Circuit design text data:
────────────────
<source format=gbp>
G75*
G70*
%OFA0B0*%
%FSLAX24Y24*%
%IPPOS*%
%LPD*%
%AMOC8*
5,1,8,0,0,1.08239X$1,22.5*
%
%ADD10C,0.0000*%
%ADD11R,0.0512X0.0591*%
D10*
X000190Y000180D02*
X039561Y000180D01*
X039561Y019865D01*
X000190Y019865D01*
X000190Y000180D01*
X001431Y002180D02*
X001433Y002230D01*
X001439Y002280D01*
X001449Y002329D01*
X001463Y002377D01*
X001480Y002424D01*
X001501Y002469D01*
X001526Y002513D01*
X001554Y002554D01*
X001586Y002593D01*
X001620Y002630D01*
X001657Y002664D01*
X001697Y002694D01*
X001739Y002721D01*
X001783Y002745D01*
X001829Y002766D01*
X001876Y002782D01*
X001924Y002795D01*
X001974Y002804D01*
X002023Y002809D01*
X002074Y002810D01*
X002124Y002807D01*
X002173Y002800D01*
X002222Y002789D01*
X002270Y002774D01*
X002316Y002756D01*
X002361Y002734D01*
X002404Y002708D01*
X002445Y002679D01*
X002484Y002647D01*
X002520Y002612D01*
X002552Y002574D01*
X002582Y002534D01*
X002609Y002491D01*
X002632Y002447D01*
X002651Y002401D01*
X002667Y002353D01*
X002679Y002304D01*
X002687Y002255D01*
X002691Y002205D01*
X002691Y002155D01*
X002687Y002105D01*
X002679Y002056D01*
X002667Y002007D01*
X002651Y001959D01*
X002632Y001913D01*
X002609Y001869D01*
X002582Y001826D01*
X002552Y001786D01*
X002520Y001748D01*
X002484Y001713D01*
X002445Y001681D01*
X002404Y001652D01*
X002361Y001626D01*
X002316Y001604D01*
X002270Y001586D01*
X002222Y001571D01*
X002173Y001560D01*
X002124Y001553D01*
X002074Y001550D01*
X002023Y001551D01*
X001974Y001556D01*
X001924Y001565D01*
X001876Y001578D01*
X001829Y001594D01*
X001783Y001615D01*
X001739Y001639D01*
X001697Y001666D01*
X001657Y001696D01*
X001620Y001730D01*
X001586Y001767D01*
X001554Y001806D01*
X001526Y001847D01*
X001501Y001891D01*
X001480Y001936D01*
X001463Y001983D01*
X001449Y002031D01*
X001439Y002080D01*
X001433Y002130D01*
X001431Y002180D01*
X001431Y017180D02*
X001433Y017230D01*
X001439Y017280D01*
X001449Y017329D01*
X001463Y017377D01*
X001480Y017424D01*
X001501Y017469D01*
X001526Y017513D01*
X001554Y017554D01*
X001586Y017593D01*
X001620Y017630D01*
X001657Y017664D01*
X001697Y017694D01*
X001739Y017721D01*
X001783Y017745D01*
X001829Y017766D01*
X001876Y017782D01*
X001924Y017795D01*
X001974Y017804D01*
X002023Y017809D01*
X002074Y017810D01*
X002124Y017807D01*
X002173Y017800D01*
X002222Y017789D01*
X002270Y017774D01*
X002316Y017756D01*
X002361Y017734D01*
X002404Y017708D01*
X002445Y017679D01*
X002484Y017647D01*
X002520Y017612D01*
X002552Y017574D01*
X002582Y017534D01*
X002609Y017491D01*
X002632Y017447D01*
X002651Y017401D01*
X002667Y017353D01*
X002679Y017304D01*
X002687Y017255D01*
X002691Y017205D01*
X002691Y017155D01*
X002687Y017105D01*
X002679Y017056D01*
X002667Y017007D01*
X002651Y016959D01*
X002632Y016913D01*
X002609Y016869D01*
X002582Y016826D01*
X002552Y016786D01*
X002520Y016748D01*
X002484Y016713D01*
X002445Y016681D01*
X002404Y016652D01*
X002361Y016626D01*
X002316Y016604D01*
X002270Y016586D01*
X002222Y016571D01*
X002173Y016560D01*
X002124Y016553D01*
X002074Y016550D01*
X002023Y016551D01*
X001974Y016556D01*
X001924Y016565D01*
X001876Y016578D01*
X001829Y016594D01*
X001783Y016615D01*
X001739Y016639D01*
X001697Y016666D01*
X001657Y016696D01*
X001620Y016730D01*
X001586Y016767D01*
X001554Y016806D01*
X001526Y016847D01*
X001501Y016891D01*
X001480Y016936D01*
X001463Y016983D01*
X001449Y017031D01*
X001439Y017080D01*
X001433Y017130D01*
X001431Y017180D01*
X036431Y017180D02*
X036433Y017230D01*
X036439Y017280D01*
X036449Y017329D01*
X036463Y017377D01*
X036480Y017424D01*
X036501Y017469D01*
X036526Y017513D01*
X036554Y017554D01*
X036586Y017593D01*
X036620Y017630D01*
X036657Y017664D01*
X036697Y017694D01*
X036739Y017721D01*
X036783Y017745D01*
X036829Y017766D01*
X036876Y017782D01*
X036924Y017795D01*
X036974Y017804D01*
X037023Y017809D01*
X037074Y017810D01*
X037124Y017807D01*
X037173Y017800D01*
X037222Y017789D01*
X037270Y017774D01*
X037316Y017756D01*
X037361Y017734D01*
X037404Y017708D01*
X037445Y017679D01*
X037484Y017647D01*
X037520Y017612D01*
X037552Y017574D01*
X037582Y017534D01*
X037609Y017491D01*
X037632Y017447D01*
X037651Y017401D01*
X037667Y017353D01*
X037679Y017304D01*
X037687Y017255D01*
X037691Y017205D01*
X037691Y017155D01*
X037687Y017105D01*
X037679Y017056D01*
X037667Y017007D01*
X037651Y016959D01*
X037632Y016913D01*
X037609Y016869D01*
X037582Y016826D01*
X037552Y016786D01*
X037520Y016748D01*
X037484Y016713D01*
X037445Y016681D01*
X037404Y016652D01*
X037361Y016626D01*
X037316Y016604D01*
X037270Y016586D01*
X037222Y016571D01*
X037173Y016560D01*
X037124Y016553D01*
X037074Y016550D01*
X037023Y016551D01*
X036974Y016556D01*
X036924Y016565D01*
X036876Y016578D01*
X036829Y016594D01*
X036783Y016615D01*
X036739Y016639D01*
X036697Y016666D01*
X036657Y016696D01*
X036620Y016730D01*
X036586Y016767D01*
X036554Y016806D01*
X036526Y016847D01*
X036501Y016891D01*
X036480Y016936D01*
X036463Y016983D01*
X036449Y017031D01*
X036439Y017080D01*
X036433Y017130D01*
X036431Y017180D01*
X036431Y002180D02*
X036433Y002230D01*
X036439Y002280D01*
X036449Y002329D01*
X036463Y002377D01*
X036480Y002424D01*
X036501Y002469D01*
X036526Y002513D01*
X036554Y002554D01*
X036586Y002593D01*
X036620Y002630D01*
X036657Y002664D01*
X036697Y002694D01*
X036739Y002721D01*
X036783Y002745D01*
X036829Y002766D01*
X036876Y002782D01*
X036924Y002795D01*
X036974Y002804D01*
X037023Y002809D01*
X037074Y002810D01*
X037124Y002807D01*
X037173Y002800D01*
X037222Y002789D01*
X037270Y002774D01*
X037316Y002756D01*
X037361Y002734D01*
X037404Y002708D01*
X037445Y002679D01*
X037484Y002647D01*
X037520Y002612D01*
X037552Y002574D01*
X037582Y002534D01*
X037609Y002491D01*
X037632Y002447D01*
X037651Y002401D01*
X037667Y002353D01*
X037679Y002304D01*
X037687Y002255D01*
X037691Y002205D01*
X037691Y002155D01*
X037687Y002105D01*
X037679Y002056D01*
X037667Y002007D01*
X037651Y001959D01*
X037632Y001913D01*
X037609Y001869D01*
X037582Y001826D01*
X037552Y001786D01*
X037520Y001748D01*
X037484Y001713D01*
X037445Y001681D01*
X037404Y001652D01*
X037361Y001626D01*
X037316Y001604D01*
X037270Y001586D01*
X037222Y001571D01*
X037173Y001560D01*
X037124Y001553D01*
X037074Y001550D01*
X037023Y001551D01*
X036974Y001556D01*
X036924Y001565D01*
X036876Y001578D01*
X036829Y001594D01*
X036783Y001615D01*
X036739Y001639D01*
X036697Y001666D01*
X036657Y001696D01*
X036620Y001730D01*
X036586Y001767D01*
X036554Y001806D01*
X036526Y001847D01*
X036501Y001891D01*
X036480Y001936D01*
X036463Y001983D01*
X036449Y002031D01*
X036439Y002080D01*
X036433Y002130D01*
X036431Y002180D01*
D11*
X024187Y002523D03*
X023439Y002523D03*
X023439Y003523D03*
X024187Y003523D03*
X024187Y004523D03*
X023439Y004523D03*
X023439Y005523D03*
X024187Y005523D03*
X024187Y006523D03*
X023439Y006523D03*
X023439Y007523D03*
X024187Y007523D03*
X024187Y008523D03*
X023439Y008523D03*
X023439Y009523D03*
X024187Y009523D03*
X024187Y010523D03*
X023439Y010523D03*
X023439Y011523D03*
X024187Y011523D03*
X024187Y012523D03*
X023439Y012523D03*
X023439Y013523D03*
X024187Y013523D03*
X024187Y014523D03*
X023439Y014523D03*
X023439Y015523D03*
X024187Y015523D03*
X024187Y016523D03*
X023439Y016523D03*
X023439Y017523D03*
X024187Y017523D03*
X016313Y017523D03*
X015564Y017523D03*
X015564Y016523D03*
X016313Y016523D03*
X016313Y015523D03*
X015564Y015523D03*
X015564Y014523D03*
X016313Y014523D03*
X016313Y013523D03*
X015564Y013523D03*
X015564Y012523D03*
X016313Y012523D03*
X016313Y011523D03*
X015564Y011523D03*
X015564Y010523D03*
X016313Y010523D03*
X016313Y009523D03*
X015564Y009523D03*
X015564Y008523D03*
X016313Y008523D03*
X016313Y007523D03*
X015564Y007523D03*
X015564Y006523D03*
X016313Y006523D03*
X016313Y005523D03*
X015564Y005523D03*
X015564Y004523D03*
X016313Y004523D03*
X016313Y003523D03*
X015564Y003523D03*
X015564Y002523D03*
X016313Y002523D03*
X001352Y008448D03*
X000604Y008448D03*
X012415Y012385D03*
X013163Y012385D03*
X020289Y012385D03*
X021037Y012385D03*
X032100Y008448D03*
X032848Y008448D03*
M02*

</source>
────────────────
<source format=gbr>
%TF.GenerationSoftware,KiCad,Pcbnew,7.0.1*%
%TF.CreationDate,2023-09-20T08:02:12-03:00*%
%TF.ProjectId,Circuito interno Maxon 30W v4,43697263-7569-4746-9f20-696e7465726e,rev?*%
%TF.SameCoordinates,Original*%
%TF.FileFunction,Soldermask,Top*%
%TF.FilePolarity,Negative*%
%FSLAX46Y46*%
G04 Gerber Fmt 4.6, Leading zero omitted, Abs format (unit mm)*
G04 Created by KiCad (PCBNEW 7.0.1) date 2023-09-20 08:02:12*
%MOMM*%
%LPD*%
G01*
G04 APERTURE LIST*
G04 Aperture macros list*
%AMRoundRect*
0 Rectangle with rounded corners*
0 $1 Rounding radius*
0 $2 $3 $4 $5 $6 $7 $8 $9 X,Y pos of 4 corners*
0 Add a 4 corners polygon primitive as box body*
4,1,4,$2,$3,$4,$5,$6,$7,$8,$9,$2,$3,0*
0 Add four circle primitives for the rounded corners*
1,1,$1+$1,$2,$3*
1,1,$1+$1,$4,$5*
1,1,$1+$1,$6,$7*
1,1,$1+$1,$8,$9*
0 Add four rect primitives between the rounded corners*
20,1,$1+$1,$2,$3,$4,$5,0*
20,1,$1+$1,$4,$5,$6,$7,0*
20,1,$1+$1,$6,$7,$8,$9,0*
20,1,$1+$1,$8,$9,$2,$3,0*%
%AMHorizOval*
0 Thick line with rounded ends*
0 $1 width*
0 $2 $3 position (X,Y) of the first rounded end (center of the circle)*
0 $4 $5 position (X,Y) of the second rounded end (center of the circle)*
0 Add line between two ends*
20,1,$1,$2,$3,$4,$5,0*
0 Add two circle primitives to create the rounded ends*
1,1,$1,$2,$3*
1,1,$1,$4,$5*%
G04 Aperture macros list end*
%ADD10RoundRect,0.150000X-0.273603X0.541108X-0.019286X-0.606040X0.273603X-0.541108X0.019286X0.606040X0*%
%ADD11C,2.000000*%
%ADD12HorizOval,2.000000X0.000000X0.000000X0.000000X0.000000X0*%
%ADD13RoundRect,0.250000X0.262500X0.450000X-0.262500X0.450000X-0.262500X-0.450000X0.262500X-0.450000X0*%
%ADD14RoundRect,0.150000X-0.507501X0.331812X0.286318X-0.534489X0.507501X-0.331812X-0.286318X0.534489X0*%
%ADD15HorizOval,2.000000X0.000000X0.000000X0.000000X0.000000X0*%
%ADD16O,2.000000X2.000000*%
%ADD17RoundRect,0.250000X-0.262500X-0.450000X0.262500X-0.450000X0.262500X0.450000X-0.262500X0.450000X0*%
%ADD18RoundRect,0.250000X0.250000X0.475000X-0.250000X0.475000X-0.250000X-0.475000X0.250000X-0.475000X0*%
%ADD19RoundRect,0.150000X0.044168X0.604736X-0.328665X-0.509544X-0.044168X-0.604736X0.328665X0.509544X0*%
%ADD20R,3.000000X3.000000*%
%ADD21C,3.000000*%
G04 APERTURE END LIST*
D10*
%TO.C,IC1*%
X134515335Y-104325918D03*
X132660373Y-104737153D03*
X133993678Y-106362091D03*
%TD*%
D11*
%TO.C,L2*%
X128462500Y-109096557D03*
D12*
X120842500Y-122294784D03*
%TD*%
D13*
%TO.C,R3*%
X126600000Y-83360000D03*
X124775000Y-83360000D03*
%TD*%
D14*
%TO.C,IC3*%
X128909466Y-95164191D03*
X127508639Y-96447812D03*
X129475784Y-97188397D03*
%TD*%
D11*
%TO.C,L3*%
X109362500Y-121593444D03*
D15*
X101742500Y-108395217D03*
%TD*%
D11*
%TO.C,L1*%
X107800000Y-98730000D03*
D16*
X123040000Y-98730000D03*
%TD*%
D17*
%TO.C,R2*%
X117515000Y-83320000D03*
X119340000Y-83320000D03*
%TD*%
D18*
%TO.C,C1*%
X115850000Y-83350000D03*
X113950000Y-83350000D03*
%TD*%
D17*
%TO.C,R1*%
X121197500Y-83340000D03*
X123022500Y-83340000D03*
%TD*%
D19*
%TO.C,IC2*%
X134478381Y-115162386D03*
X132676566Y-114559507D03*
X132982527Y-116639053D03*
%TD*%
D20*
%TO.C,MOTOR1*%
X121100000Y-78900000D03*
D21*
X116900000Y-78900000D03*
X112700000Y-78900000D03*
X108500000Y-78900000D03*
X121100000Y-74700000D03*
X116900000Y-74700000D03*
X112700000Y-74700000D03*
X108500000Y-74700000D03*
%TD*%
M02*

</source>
────────────────
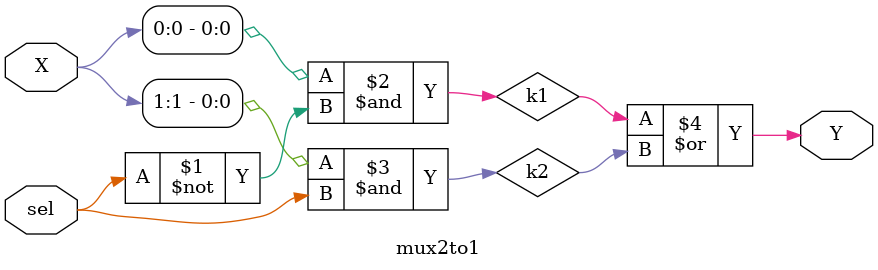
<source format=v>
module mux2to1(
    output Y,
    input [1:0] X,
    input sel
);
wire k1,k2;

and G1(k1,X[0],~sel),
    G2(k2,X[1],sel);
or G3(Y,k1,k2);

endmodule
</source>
────────────────
Written task:
Scan the data above and report each line in which "between" is present.

Response area:
0 Add four rect primitives between the rounded corners*
0 Add line between two ends*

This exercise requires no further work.